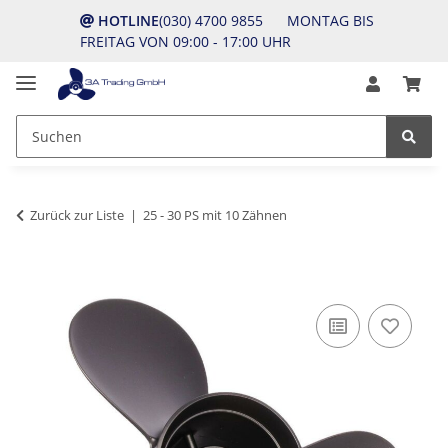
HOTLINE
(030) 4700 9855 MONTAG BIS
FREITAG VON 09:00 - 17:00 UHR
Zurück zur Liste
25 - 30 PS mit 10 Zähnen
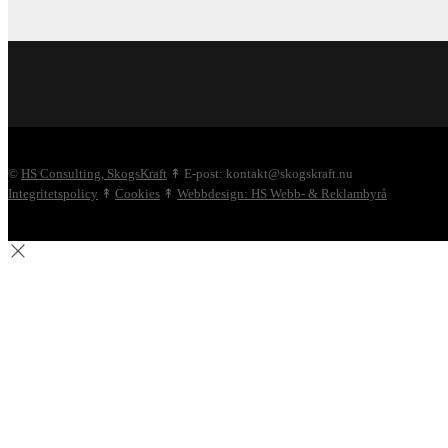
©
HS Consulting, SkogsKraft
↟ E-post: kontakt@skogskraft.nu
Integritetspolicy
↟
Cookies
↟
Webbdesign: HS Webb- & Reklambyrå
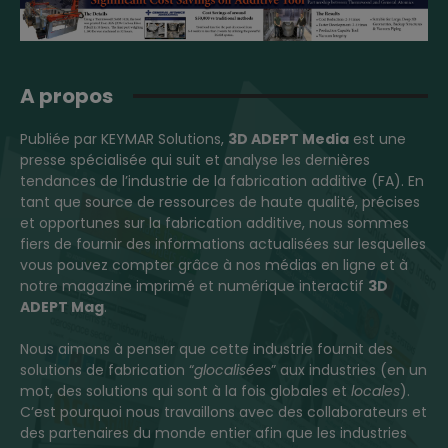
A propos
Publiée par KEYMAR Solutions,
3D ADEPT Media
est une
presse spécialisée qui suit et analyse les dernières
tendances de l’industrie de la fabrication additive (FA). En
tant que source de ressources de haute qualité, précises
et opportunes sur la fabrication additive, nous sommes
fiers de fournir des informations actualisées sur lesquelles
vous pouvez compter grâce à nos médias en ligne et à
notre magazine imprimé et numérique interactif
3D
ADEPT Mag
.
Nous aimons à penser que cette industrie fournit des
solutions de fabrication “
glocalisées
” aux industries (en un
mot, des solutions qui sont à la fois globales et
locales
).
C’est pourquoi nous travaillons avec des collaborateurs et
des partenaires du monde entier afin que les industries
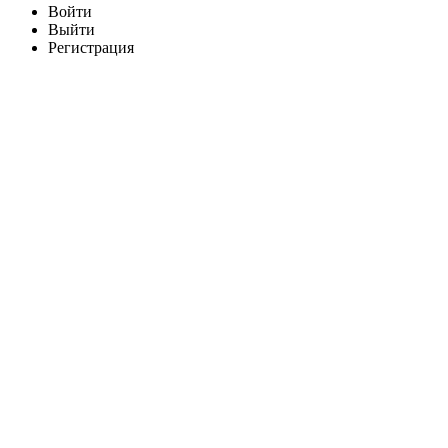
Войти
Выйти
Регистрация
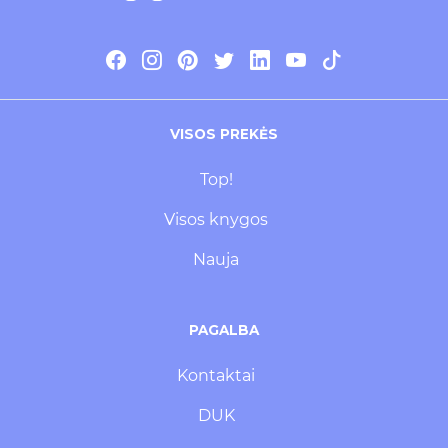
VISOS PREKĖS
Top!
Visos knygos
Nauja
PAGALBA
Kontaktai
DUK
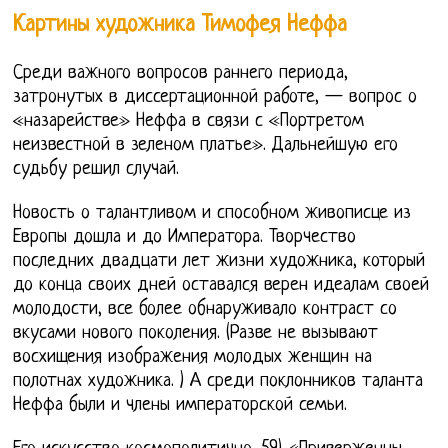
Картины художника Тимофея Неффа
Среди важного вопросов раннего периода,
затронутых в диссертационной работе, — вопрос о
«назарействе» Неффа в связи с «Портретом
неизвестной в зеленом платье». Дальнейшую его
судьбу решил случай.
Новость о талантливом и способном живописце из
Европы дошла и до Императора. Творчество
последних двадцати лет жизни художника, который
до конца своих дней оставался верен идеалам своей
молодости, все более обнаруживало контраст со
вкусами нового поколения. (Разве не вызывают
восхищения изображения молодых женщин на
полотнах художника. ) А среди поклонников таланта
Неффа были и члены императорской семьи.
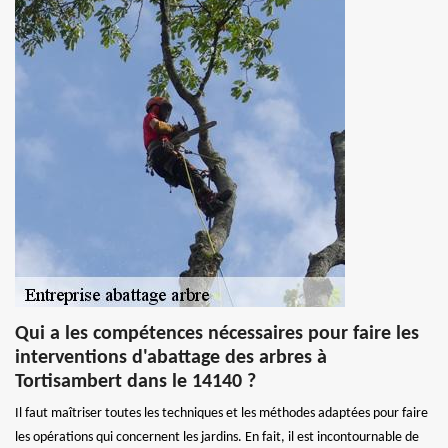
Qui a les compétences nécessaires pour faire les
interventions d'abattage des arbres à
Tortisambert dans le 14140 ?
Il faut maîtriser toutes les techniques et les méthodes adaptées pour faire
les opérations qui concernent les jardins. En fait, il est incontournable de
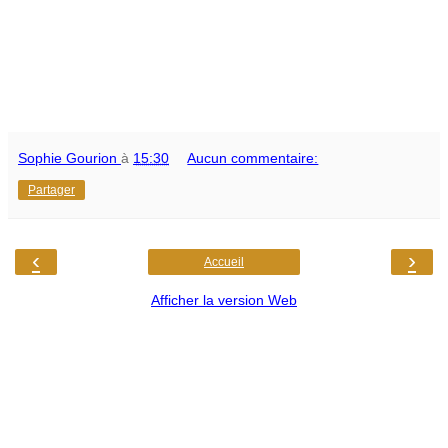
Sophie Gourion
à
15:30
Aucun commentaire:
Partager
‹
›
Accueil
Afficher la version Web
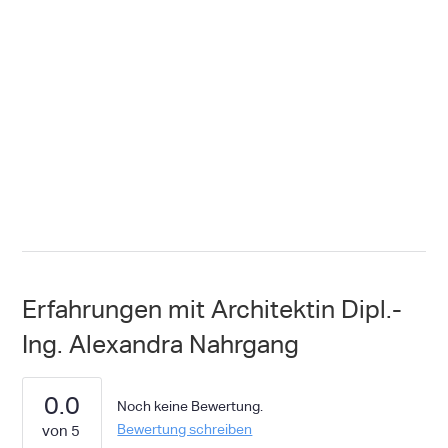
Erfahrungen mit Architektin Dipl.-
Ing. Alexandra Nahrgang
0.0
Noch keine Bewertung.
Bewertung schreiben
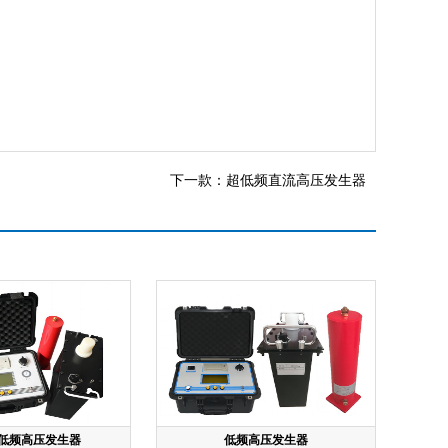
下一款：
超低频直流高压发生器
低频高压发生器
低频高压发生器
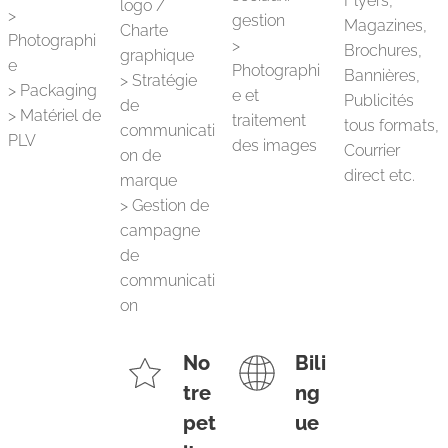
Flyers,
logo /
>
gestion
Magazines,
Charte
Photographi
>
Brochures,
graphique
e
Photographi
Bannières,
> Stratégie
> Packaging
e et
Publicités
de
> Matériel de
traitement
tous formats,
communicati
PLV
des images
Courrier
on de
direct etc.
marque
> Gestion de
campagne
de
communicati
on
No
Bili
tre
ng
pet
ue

════════

Copy every line of the data that holds the string "Bewertung".

§ **Written response**:
Noch keine Bewertung.
Bewertung schreiben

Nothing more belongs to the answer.